Question

A website reported that 33​% of drivers 18 and older admitted to texting while driving in 2009. In a random sample of 200 drivers 18 years and older drawn in​ 2010, 58 of the drivers said they texted while driving. Complete parts a through c below. a. Construct a 98​% confidence interval to estimate the actual proportion of people who texted while driving in 2010. A 98​% confidence interval to estimate the actual proportion has a lower limit of 0.215 and an upper limit of 0.365. ​(Round to three decimal places as​ needed.) b. What is the margin of error for this​ sample? ​(Round to three decimal places as​ needed.)

Answer 1

Answer with explanation:

Given : In a random sample of 200 drivers 18 years and older drawn in​ 2010, 58 of the drivers said they texted while driving.

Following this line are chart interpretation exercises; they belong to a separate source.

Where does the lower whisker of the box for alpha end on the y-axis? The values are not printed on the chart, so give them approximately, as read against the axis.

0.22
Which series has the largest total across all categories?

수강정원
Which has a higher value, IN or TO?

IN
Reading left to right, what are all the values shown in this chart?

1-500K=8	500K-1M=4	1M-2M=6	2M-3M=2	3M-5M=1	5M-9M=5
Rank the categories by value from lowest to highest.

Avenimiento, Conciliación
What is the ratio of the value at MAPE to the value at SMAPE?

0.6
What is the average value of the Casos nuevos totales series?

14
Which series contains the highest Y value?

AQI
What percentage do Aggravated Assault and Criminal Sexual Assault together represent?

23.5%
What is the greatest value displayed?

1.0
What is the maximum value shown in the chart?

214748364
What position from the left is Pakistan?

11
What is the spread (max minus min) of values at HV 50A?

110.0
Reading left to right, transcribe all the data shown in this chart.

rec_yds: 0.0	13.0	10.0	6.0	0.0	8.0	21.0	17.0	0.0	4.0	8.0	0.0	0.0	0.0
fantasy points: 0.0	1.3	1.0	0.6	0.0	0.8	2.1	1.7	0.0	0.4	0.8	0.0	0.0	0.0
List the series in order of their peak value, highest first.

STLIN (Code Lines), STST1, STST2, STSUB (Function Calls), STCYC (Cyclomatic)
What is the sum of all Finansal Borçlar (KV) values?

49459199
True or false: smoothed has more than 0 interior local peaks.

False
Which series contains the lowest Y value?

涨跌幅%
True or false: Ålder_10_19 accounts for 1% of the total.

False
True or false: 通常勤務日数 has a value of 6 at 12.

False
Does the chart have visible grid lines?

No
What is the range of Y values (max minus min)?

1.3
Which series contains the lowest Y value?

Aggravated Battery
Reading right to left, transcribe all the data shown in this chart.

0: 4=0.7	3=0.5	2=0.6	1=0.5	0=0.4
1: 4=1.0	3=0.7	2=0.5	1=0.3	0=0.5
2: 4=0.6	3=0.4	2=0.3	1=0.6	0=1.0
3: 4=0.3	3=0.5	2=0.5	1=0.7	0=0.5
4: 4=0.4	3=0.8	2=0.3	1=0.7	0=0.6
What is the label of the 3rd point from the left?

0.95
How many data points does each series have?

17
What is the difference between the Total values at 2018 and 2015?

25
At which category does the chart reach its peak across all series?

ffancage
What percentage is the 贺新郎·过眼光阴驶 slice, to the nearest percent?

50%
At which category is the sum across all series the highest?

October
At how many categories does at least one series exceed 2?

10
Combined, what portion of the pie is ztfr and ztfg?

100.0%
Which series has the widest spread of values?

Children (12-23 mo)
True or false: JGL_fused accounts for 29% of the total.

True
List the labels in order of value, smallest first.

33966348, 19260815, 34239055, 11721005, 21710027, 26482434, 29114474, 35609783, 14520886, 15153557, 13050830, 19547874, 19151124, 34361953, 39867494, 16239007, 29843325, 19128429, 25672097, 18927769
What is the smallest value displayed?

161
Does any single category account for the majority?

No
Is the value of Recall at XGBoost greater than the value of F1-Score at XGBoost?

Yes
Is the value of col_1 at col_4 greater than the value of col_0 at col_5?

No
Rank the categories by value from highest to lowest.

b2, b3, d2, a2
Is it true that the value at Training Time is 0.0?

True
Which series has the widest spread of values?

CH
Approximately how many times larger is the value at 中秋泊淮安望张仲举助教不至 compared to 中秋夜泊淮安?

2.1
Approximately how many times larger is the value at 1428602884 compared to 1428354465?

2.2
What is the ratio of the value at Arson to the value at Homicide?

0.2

i.e. $\hat{p}=\dfrac{58}{200}=0.29$

n= 200

Significance level : $\alpha: 1-0.98=0.02$

Critical value : $z_{\alpha/2}=2.33$

a) The confidence interval for population proportion is given by :-

$\hat{p}\ \pm\ z_{\alpha/2}\sqrt{\dfrac{\hat{p}(1-\hat{p})}{n}}\\\\=0.29\pm(2.33)\sqrt{\dfrac{(0.29)(1-0.29)}{200}}\\\\\approx0.29\pm0.075\\\\=(0.29-0.075,0.29+0.075)=(0.215,\ 0.365 )$

Hence, a 98​% confidence interval to estimate the actual proportion has a lower limit of 0.215 and an upper limit of 0.365.

b). The margin of error for this​ sample : $E=z_{\alpha/2}\sqrt{\dfrac{\hat{p}(1-\hat{p})}{n}}$

i.e. $(2.33)\sqrt{\dfrac{(0.29)(1-0.29)}{200}}=0.0747599662252\approx0.075$

Hence, the margin of error for this​ sample is 0.075.